“Shoah and Postmemory” is a project to re-visit Shoah. It is an attempt to analyse the aesthetic, psychological and sociological reasons, which are at the basis of past remembrance, that is, the ability of the second and third generation to re-live a drama, which is for them extra-biographic. For them it is a fundamental compensation passage, of a void caused by the lack of correspondence between images and experienced reality.
In this, images assume a symbolic, iconic strength of traces which go back (through a compensation progress) to an index of ideas and images sedimentary in time both in the collective and individual memory (G. Croppi).

In 2008 Gabriele Croppi started to be interested in Shoah after a visit to the concentration camp of Mauthausen.

I could see the outline of the concentration camp watch towers and I started to cry without knowing why, for nearly two hours. …. My cry was strange but even then deeply felt, apparently without any obvious reasons to fall back on.
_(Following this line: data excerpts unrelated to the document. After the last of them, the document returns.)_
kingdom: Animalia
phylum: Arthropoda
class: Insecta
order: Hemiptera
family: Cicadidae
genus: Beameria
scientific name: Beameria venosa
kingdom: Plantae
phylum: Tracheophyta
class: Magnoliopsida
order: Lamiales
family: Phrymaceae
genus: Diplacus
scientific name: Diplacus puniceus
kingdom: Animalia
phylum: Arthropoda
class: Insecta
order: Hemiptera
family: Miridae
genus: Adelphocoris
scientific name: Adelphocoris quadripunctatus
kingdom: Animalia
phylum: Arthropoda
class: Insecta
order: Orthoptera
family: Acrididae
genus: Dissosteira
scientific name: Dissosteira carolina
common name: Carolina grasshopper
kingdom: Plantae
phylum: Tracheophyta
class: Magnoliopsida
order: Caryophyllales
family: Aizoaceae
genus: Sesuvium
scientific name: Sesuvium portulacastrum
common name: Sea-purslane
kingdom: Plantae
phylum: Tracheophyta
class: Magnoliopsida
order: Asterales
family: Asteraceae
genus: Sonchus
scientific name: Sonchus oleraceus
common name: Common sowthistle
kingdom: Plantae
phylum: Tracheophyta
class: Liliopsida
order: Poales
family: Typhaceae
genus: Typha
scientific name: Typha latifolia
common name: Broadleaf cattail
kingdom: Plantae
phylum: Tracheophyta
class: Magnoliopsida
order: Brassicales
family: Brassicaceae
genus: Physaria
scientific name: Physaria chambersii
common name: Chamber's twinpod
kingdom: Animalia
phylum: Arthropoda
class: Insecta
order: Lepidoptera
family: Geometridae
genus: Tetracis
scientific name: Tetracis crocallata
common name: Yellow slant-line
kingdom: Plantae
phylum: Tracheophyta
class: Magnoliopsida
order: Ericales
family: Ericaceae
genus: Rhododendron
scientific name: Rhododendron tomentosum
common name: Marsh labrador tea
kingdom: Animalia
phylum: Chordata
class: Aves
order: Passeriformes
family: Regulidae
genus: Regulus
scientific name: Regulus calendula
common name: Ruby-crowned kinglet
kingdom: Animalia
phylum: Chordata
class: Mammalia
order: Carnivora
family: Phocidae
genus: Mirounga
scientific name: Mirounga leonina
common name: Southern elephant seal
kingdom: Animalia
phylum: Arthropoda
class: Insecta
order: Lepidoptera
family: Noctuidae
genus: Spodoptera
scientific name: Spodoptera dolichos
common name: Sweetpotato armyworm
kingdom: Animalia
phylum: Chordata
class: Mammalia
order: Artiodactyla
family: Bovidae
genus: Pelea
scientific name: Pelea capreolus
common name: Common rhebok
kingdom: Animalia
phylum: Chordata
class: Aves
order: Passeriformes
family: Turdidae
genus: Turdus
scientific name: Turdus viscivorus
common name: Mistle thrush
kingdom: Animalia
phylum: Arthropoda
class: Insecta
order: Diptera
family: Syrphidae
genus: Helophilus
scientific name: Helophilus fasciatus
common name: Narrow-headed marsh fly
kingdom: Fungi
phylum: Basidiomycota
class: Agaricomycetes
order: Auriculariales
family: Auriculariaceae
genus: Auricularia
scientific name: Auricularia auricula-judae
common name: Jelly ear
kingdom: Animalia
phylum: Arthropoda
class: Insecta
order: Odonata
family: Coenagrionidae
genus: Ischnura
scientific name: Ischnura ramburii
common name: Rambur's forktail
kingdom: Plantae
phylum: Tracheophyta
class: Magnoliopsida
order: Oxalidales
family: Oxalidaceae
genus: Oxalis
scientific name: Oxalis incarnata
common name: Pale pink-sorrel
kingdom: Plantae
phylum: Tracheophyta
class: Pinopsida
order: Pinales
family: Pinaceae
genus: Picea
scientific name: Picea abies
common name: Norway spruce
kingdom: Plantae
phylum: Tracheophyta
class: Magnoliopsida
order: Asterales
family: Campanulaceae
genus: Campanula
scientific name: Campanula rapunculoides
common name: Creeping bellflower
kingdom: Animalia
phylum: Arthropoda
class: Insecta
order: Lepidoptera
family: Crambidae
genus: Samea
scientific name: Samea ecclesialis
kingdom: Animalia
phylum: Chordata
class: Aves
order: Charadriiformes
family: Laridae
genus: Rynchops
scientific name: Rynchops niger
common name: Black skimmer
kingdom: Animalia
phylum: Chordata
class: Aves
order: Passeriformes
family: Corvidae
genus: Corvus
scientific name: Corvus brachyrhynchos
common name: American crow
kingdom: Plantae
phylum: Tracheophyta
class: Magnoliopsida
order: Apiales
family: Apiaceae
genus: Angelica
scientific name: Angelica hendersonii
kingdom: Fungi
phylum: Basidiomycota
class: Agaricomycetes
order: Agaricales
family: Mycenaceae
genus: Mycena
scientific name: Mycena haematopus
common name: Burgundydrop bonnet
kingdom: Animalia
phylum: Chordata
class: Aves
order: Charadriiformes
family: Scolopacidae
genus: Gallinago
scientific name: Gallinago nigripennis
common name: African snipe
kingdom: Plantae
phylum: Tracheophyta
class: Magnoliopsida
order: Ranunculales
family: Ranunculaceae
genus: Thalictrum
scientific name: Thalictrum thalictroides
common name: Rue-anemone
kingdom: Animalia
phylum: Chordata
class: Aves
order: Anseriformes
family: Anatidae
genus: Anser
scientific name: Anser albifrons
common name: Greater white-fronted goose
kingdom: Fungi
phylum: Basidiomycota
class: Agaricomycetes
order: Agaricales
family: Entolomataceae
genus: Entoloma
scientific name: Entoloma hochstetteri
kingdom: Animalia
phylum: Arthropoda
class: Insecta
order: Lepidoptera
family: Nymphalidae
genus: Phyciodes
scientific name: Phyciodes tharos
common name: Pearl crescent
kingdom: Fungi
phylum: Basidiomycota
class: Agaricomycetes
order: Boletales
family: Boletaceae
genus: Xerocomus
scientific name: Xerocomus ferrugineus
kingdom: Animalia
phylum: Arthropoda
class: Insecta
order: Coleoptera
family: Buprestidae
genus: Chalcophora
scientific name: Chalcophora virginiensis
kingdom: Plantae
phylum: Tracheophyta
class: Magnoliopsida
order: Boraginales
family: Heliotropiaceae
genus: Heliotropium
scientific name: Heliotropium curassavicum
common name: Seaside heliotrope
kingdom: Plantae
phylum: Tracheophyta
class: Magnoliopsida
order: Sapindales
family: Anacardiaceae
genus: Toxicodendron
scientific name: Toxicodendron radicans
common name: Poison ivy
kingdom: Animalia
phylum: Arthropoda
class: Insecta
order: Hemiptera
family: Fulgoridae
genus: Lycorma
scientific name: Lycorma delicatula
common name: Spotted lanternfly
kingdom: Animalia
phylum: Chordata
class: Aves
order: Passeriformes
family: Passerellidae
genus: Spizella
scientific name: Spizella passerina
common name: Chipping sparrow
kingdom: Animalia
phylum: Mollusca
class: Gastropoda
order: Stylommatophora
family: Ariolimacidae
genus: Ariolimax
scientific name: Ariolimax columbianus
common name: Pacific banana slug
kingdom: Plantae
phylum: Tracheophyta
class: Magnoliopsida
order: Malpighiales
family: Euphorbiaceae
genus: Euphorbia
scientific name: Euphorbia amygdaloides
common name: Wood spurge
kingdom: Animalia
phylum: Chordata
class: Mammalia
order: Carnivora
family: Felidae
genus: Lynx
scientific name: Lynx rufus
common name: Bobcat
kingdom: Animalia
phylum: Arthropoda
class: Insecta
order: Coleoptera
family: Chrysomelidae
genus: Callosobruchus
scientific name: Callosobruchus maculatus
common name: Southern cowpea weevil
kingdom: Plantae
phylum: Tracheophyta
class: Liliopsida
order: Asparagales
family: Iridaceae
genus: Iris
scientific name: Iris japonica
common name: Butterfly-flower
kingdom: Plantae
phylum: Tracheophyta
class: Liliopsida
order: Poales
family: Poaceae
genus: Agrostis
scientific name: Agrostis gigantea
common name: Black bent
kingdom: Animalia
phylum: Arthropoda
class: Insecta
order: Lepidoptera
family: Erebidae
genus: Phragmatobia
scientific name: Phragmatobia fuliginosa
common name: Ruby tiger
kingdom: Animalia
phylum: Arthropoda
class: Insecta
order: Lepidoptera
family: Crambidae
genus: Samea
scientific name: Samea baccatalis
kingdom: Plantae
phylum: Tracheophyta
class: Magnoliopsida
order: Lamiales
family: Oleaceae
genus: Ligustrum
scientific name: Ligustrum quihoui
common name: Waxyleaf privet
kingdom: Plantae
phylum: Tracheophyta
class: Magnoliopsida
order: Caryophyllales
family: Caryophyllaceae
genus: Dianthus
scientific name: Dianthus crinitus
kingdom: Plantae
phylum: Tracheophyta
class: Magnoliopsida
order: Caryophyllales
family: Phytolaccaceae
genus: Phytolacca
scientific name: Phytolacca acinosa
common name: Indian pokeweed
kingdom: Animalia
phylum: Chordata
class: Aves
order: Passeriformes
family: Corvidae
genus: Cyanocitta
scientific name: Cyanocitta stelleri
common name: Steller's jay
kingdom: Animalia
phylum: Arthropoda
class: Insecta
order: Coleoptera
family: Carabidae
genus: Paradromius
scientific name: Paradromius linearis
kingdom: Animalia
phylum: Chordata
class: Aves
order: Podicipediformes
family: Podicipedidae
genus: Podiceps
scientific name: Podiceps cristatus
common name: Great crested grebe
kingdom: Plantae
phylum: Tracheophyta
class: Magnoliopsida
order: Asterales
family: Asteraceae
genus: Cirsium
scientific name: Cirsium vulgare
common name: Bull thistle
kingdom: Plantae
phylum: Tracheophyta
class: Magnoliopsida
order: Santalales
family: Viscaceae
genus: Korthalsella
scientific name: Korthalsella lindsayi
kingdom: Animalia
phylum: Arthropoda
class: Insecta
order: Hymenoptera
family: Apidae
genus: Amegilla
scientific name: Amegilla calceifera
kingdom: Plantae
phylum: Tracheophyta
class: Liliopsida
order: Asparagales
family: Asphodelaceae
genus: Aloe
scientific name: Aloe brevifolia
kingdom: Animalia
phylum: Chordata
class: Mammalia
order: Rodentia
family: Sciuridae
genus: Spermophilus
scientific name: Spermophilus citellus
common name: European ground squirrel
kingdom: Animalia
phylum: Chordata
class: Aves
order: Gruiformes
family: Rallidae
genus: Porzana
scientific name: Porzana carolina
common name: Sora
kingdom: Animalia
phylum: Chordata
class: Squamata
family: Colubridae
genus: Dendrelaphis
An «empty» crying (G. Croppi).

After that episode he began his research on the subject of postmemory. Marianne Hirsch’s studies proved to be essential for his work, because they explained his cry and spurred him to follow a new vocational guidance, which was no longer aimed at making reportage and documentary photography but was instead focussed on doing research and on redefining the relationship between ethics and aesthetics.
The overwhelming emotions he felt in front of the watching towers of the concentration camp was due to the passive and unconscious absorption of the symbols and the icons related to the Nazi extermination, which had been broadcasted by the media over time. It is the aesthetic fact that is important in these representations, because it can enable a son of the second-generation of sharing, suddenly and unconsciously, the tragedy of a whole population.

The Mauthausen experience was revealing. The aesthetic fact therein confirmed itself to be fundamentally important, because it triggered the post-memory mechanism and the participation to a tragedy which had not been experienced personally. Figures, symbols, metaphors, somehow helped to maintain the historic fact itself (G. Croppi).

It is on this basis that he asserts that fiction and performance can vouch for the socially known historical truth: aesthetics at the disposal of ethics. In order to prove it, he travelled around Europe taking artistic pictures of the symbolic places of the Shoah.
Today thirty of these images constitute the art exhibition Shoah and Postmemory. They are artistic representations that want to touch the viewer, working on the mechanism of postmemory and making him relive the tragedy of the Shoah.
To Gabriele Croppi, the different interpretations of the photographic image do not cancel each other out, but can increase the level of persuasiveness so that «the scientific and historic-geographical approach can also come as a consequence of a real aesthetic and emotional “infatuation” of the postmemory mechanisms» (G. Croppi).


Shoah is the term recently adopted by many countries, mainly in the non Anglo-Saxon area, to refer to the dramatic events that involved millions of Jewish during World War II. It was after Lanzman’s docu-movie Shoah (1985) that this Hebraic word started to spread as a valid alternative to Holocaust, a word which was perceived as trivial and misleading for its religious implications.
Up to twenty years ago it was a niche subject, mostly discussed through the recollections and the accounts of survivors. Basically there wasn’t an organic and methodical research on the subject. Today these stories are dying, buried under by the unavoidable flow of time, and many people are starting to wonder about the need to preserve this memory so that what occurred in those days won’t happen ever again.
But how is it possible to keep the memory of something we didn’t experience without loosing its true meaning? How can we prevent the waves of time from erasing every trace of the crimes committed?
Gabrile Croppi’s work originated from these questions. To him revisiting of the places of Shoah proved to be «both an opportunity for iconographic production and a test for the production itself, in which the “lie” of aesthetic act could contribute to keeping an historical “truth”» (Gabriele Croppi).
The art exhibition Shoah and Postmemory presents the thirty most meaningful pictures taken by the author in concentration camps and ebraic districts and graveyards during his journey across Austria, Germany and Poland between 2008 and 2011. These are artistic representations in which the aesthetic worth prevails over the documentary, in order to awaken in the observer emotions that can activate the mechanism of postmemory.